I think we in the multinational community rarely ask local citizens what they think and what they need—either because the market share hasn't been there, or the profit motive hasn't been there. But if we never make the leap to that third question, corporations leave off the table those very assets—our ability to invent locally relevant products, our project management skills, and our ability to set goals and meet them—that make us most relevant. The truth is, financial capital alone is not the greatest wealth multinationals can bring to the developing world, it is human capital. It is experience and knowledge, and the ability to transmit that into capacity building. Especially at a time when the challenges are so great, we need to apply all of our best talents to solving those problems.

But that can't happen if multinationals remain faceless entities from far-away places. It can only happen if corporations engage local citizens in the developing world in the places where they live and work. Like some of the companies represented in the room today, we are working to create a new model of involvement, one that taps more deeply into the things we do best.

Instead of simply committing resources—like computers or printers—and wishing them well, we are committing some of our best talent to underdeveloped communities from East Palo Alto to Kuppam, India to South Africa; putting our people in place for up to three years; and charging them with working with local citizens to set goals and create solutions for the challenges the community prioritizes. In the process, we're working hand in hand with local governments, NGOs and humanitarian organizations. This isn't about imposing solutions—it's about listening to the needs of the community and helping them acquire the tools they need to make their own goals and dreams come true.

Why do it?
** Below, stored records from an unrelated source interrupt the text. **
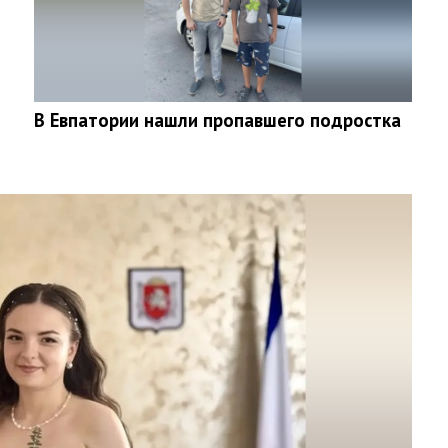
В Евпатории нашли пропавшего подростка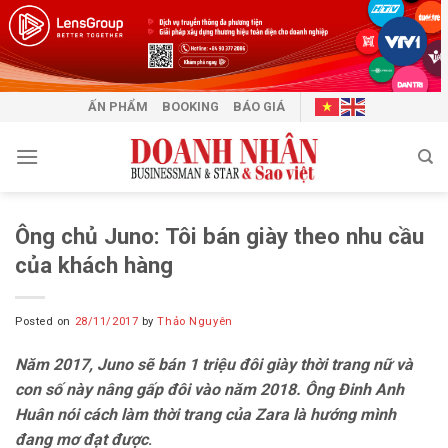
Skip
to
content
ẤN PHẨM
BOOKING
BÁO GIÁ
Ông chủ Juno: Tôi bán giày theo nhu cầu
của khách hàng
Posted on
28/11/2017
by
Thảo Nguyên
Năm 2017, Juno sẽ bán 1 triệu đôi giày thời trang nữ và
con số này nâng gấp đôi vào năm 2018. Ông Đinh Anh
Huân nói cách làm thời trang của Zara là hướng mình
đang mơ đạt được
.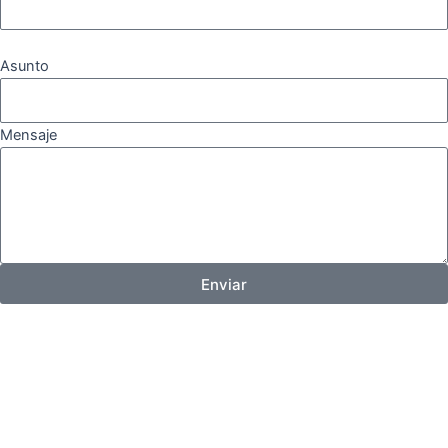
Asunto
Mensaje
Enviar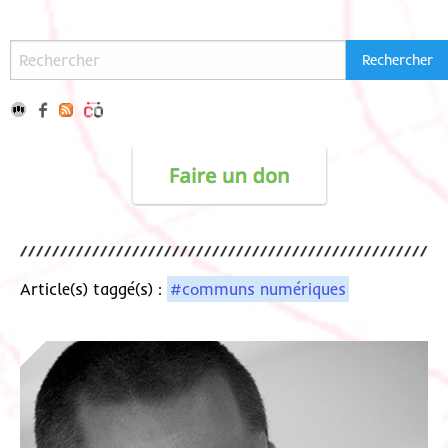
Article(s) taggé(s) :
#communs numériques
This is not an argument for compassion; it's an argument for enlightened self-interest. First, because of the security dimension—poverty anywhere undermines stability everywhere. Second, because if we look beyond the next quarter or two, particularly for an industry where only 10 percent of the world is in a position to buy our products, we have to acknowledge that many of the ideas and markets of the future will come from the developing world.
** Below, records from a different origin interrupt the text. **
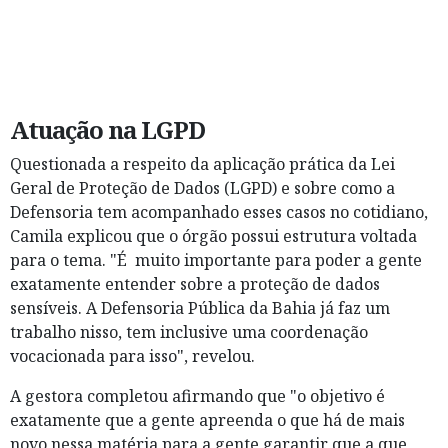
Atuação na LGPD
Questionada a respeito da aplicação prática da Lei
Geral de Proteção de Dados (LGPD) e sobre como a
Defensoria tem acompanhado esses casos no cotidiano,
Camila explicou que o órgão possui estrutura voltada
para o tema. "É muito importante para poder a gente
exatamente entender sobre a proteção de dados
sensíveis. A Defensoria Pública da Bahia já faz um
trabalho nisso, tem inclusive uma coordenação
vocacionada para isso", revelou.
A gestora completou afirmando que "o objetivo é
exatamente que a gente apreenda o que há de mais
novo nessa matéria para a gente garantir que a que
But our ability to make a difference abroad starts with integrity here at home. The good news is that for all the trouble our economy and our country have been through the past year, our economy—and our system of free enterprise—remains the strongest in the world. American capitalism has shown a remarkable ability to react, recover, adapt, evolve and triumph over change. And let's remember: American capitalism is not some unseen force. It is us—all of us. As Senator Joe Lieberman has said, the force that's kept America strong for two centuries is not the hidden hand, but the credible handshake.

No one of us alone can restore faith in the market. This is a challenge that all corporations share—which is why I believe it's up to all of us, as corporate leaders, to solve. To me, the important thing is to understand that good corporate governance is not something that is being done to us. It is not something being foisted upon us. The values we are being asked to live by today are the same values we used to build the greatest economy on earth.

The values we are being asked to live by are the same fundamental values we know we must act upon every day to build effective teams and companies.

As the regulations and investigations mount, as our lawyers and auditors focus on our compliance, let's focus on these fundamentals. Because there simply is no substitute.